◆ **Task details**: Could you render all of the lines below as a numbered list, skipping any blank ones?

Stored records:
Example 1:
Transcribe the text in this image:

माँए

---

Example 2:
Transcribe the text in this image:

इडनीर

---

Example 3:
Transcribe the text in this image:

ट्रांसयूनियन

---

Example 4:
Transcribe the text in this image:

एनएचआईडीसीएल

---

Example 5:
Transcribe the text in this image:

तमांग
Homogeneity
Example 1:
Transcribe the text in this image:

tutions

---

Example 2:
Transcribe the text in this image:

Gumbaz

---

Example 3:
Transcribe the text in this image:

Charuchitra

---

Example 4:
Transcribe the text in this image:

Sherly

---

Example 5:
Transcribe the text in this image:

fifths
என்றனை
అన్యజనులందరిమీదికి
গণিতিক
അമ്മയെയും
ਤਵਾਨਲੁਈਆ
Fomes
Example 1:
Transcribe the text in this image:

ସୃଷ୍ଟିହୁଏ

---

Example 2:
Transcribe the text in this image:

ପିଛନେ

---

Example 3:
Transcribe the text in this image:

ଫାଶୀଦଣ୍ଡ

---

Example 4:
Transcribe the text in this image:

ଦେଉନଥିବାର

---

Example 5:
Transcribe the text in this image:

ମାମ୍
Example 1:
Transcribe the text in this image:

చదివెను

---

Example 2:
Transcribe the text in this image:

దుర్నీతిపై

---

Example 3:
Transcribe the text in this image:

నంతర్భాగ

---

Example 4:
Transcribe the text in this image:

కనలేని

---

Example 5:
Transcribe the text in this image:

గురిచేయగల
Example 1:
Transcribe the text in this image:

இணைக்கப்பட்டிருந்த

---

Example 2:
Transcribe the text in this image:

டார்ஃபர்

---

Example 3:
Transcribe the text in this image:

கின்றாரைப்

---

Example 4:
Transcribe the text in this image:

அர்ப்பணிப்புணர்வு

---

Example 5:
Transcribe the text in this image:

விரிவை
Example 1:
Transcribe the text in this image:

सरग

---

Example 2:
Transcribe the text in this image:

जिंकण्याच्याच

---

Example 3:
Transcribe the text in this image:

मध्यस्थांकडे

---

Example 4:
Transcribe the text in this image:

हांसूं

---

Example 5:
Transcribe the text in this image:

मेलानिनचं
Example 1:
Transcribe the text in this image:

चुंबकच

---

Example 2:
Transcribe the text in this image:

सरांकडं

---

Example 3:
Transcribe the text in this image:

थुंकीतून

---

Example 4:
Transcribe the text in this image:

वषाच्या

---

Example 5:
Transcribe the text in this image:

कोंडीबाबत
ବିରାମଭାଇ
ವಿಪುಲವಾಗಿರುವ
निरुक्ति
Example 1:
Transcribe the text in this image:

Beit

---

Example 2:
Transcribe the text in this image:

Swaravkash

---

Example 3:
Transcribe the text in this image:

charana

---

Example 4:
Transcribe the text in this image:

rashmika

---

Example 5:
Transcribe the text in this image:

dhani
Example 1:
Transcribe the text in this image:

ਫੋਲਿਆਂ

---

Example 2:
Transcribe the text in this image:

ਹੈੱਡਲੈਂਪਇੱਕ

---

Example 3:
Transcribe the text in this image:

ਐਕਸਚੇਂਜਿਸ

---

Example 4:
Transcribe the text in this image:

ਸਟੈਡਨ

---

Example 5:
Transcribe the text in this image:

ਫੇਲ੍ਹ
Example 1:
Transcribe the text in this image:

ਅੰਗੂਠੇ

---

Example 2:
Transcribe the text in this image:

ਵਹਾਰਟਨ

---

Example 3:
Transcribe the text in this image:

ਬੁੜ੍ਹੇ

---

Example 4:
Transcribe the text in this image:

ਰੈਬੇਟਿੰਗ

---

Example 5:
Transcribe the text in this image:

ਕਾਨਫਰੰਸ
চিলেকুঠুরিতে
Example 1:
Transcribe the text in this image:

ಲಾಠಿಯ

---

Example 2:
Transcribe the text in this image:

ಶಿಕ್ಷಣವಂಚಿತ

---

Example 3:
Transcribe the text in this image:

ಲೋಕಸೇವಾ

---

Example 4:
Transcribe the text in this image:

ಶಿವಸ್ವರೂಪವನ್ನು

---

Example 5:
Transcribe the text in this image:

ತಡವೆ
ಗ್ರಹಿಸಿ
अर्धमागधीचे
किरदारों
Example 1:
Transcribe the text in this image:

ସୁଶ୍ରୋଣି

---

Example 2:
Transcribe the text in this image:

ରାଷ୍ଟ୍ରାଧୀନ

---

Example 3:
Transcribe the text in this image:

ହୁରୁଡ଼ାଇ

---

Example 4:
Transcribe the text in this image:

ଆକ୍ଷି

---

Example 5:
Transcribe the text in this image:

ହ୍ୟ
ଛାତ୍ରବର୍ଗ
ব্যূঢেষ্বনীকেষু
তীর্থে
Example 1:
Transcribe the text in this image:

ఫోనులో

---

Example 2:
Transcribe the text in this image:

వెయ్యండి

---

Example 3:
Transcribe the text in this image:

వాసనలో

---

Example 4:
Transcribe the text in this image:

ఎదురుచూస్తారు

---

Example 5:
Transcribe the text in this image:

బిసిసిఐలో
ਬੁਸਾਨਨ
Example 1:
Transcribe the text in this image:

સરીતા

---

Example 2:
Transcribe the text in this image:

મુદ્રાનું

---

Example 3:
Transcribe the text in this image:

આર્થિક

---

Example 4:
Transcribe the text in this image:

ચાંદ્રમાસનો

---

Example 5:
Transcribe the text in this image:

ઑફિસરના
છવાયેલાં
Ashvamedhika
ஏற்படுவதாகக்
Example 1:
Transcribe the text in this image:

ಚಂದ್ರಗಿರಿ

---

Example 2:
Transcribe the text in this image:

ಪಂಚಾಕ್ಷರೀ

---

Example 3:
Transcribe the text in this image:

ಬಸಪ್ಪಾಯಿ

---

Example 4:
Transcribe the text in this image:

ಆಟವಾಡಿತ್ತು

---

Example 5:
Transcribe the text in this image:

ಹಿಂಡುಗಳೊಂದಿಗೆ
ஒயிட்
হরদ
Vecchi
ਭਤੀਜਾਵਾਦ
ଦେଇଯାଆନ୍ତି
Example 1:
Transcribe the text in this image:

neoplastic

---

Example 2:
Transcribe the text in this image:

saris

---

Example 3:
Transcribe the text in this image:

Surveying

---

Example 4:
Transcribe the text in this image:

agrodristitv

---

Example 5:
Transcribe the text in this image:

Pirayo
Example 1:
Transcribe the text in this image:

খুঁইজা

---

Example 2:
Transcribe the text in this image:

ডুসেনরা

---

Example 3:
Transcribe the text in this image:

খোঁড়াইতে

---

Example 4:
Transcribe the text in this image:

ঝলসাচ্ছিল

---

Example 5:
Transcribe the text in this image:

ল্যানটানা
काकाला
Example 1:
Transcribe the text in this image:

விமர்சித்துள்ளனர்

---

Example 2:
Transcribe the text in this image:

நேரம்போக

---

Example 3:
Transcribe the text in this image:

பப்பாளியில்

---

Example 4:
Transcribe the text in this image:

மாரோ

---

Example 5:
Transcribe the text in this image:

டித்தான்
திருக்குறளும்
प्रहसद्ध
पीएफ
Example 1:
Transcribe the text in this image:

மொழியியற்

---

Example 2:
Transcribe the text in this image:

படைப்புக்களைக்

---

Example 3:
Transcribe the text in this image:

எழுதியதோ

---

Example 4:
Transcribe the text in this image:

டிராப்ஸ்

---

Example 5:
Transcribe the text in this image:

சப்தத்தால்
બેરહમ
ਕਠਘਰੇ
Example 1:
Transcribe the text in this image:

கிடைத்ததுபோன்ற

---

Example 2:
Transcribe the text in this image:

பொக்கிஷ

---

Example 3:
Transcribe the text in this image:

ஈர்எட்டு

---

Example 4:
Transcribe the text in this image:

◆ **Solution below**:
1. Example 1:
2. Transcribe the text in this image:
3. माँए
4. ---
5. Example 2:
6. Transcribe the text in this image:
7. इडनीर
8. ---
9. Example 3:
10. Transcribe the text in this image:
11. ट्रांसयूनियन
12. ---
13. Example 4:
14. Transcribe the text in this image:
15. एनएचआईडीसीएल
16. ---
17. Example 5:
18. Transcribe the text in this image:
19. तमांग
20. Homogeneity
21. Example 1:
22. Transcribe the text in this image:
23. tutions
24. ---
25. Example 2:
26. Transcribe the text in this image:
27. Gumbaz
28. ---
29. Example 3:
30. Transcribe the text in this image:
31. Charuchitra
32. ---
33. Example 4:
34. Transcribe the text in this image:
35. Sherly
36. ---
37. Example 5:
38. Transcribe the text in this image:
39. fifths
40. என்றனை
41. అన్యజనులందరిమీదికి
42. গণিতিক
43. അമ്മയെയും
44. ਤਵਾਨਲੁਈਆ
45. Fomes
46. Example 1:
47. Transcribe the text in this image:
48. ସୃଷ୍ଟିହୁଏ
49. ---
50. Example 2:
51. Transcribe the text in this image:
52. ପିଛନେ
53. ---
54. Example 3:
55. Transcribe the text in this image:
56. ଫାଶୀଦଣ୍ଡ
57. ---
58. Example 4:
59. Transcribe the text in this image:
60. ଦେଉନଥିବାର
61. ---
62. Example 5:
63. Transcribe the text in this image:
64. ମାମ୍
65. Example 1:
66. Transcribe the text in this image:
67. చదివెను
68. ---
69. Example 2:
70. Transcribe the text in this image:
71. దుర్నీతిపై
72. ---
73. Example 3:
74. Transcribe the text in this image:
75. నంతర్భాగ
76. ---
77. Example 4:
78. Transcribe the text in this image:
79. కనలేని
80. ---
81. Example 5:
82. Transcribe the text in this image:
83. గురిచేయగల
84. Example 1:
85. Transcribe the text in this image:
86. இணைக்கப்பட்டிருந்த
87. ---
88. Example 2:
89. Transcribe the text in this image:
90. டார்ஃபர்
91. ---
92. Example 3:
93. Transcribe the text in this image:
94. கின்றாரைப்
95. ---
96. Example 4:
97. Transcribe the text in this image:
98. அர்ப்பணிப்புணர்வு
99. ---
100. Example 5:
101. Transcribe the text in this image:
102. விரிவை
103. Example 1:
104. Transcribe the text in this image:
105. सरग
106. ---
107. Example 2:
108. Transcribe the text in this image:
109. जिंकण्याच्याच
110. ---
111. Example 3:
112. Transcribe the text in this image:
113. मध्यस्थांकडे
114. ---
115. Example 4:
116. Transcribe the text in this image:
117. हांसूं
118. ---
119. Example 5:
120. Transcribe the text in this image:
121. मेलानिनचं
122. Example 1:
123. Transcribe the text in this image:
124. चुंबकच
125. ---
126. Example 2:
127. Transcribe the text in this image:
128. सरांकडं
129. ---
130. Example 3:
131. Transcribe the text in this image:
132. थुंकीतून
133. ---
134. Example 4:
135. Transcribe the text in this image:
136. वषाच्या
137. ---
138. Example 5:
139. Transcribe the text in this image:
140. कोंडीबाबत
141. ବିରାମଭାଇ
142. ವಿಪುಲವಾಗಿರುವ
143. निरुक्ति
144. Example 1:
145. Transcribe the text in this image:
146. Beit
147. ---
148. Example 2:
149. Transcribe the text in this image:
150. Swaravkash
151. ---
152. Example 3:
153. Transcribe the text in this image:
154. charana
155. ---
156. Example 4:
157. Transcribe the text in this image:
158. rashmika
159. ---
160. Example 5:
161. Transcribe the text in this image:
162. dhani
163. Example 1:
164. Transcribe the text in this image:
165. ਫੋਲਿਆਂ
166. ---
167. Example 2:
168. Transcribe the text in this image:
169. ਹੈੱਡਲੈਂਪਇੱਕ
170. ---
171. Example 3:
172. Transcribe the text in this image:
173. ਐਕਸਚੇਂਜਿਸ
174. ---
175. Example 4:
176. Transcribe the text in this image:
177. ਸਟੈਡਨ
178. ---
179. Example 5:
180. Transcribe the text in this image:
181. ਫੇਲ੍ਹ
182. Example 1:
183. Transcribe the text in this image:
184. ਅੰਗੂਠੇ
185. ---
186. Example 2:
187. Transcribe the text in this image:
188. ਵਹਾਰਟਨ
189. ---
190. Example 3:
191. Transcribe the text in this image:
192. ਬੁੜ੍ਹੇ
193. ---
194. Example 4:
195. Transcribe the text in this image:
196. ਰੈਬੇਟਿੰਗ
197. ---
198. Example 5:
199. Transcribe the text in this image:
200. ਕਾਨਫਰੰਸ
201. চিলেকুঠুরিতে
202. Example 1:
203. Transcribe the text in this image:
204. ಲಾಠಿಯ
205. ---
206. Example 2:
207. Transcribe the text in this image:
208. ಶಿಕ್ಷಣವಂಚಿತ
209. ---
210. Example 3:
211. Transcribe the text in this image:
212. ಲೋಕಸೇವಾ
213. ---
214. Example 4:
215. Transcribe the text in this image:
216. ಶಿವಸ್ವರೂಪವನ್ನು
217. ---
218. Example 5:
219. Transcribe the text in this image:
220. ತಡವೆ
221. ಗ್ರಹಿಸಿ
222. अर्धमागधीचे
223. किरदारों
224. Example 1:
225. Transcribe the text in this image:
226. ସୁଶ୍ରୋଣି
227. ---
228. Example 2:
229. Transcribe the text in this image:
230. ରାଷ୍ଟ୍ରାଧୀନ
231. ---
232. Example 3:
233. Transcribe the text in this image:
234. ହୁରୁଡ଼ାଇ
235. ---
236. Example 4:
237. Transcribe the text in this image:
238. ଆକ୍ଷି
239. ---
240. Example 5:
241. Transcribe the text in this image:
242. ହ୍ୟ
243. ଛାତ୍ରବର୍ଗ
244. ব্যূঢেষ্বনীকেষু
245. তীর্থে
246. Example 1:
247. Transcribe the text in this image:
248. ఫోనులో
249. ---
250. Example 2:
251. Transcribe the text in this image:
252. వెయ్యండి
253. ---
254. Example 3:
255. Transcribe the text in this image:
256. వాసనలో
257. ---
258. Example 4:
259. Transcribe the text in this image:
260. ఎదురుచూస్తారు
261. ---
262. Example 5:
263. Transcribe the text in this image:
264. బిసిసిఐలో
265. ਬੁਸਾਨਨ
266. Example 1:
267. Transcribe the text in this image:
268. સરીતા
269. ---
270. Example 2:
271. Transcribe the text in this image:
272. મુદ્રાનું
273. ---
274. Example 3:
275. Transcribe the text in this image:
276. આર્થિક
277. ---
278. Example 4:
279. Transcribe the text in this image:
280. ચાંદ્રમાસનો
281. ---
282. Example 5:
283. Transcribe the text in this image:
284. ઑફિસરના
285. છવાયેલાં
286. Ashvamedhika
287. ஏற்படுவதாகக்
288. Example 1:
289. Transcribe the text in this image:
290. ಚಂದ್ರಗಿರಿ
291. ---
292. Example 2:
293. Transcribe the text in this image:
294. ಪಂಚಾಕ್ಷರೀ
295. ---
296. Example 3:
297. Transcribe the text in this image:
298. ಬಸಪ್ಪಾಯಿ
299. ---
300. Example 4:
301. Transcribe the text in this image:
302. ಆಟವಾಡಿತ್ತು
303. ---
304. Example 5:
305. Transcribe the text in this image:
306. ಹಿಂಡುಗಳೊಂದಿಗೆ
307. ஒயிட்
308. হরদ
309. Vecchi
310. ਭਤੀਜਾਵਾਦ
311. ଦେଇଯାଆନ୍ତି
312. Example 1:
313. Transcribe the text in this image:
314. neoplastic
315. ---
316. Example 2:
317. Transcribe the text in this image:
318. saris
319. ---
320. Example 3:
321. Transcribe the text in this image:
322. Surveying
323. ---
324. Example 4:
325. Transcribe the text in this image:
326. agrodristitv
327. ---
328. Example 5:
329. Transcribe the text in this image:
330. Pirayo
331. Example 1:
332. Transcribe the text in this image:
333. খুঁইজা
334. ---
335. Example 2:
336. Transcribe the text in this image:
337. ডুসেনরা
338. ---
339. Example 3:
340. Transcribe the text in this image:
341. খোঁড়াইতে
342. ---
343. Example 4:
344. Transcribe the text in this image:
345. ঝলসাচ্ছিল
346. ---
347. Example 5:
348. Transcribe the text in this image:
349. ল্যানটানা
350. काकाला
351. Example 1:
352. Transcribe the text in this image:
353. விமர்சித்துள்ளனர்
354. ---
355. Example 2:
356. Transcribe the text in this image:
357. நேரம்போக
358. ---
359. Example 3:
360. Transcribe the text in this image:
361. பப்பாளியில்
362. ---
363. Example 4:
364. Transcribe the text in this image:
365. மாரோ
366. ---
367. Example 5:
368. Transcribe the text in this image:
369. டித்தான்
370. திருக்குறளும்
371. प्रहसद्ध
372. पीएफ
373. Example 1:
374. Transcribe the text in this image:
375. மொழியியற்
376. ---
377. Example 2:
378. Transcribe the text in this image:
379. படைப்புக்களைக்
380. ---
381. Example 3:
382. Transcribe the text in this image:
383. எழுதியதோ
384. ---
385. Example 4:
386. Transcribe the text in this image:
387. டிராப்ஸ்
388. ---
389. Example 5:
390. Transcribe the text in this image:
391. சப்தத்தால்
392. બેરહમ
393. ਕਠਘਰੇ
394. Example 1:
395. Transcribe the text in this image:
396. கிடைத்ததுபோன்ற
397. ---
398. Example 2:
399. Transcribe the text in this image:
400. பொக்கிஷ
401. ---
402. Example 3:
403. Transcribe the text in this image:
404. ஈர்எட்டு
405. ---
406. Example 4:
407. Transcribe the text in this image:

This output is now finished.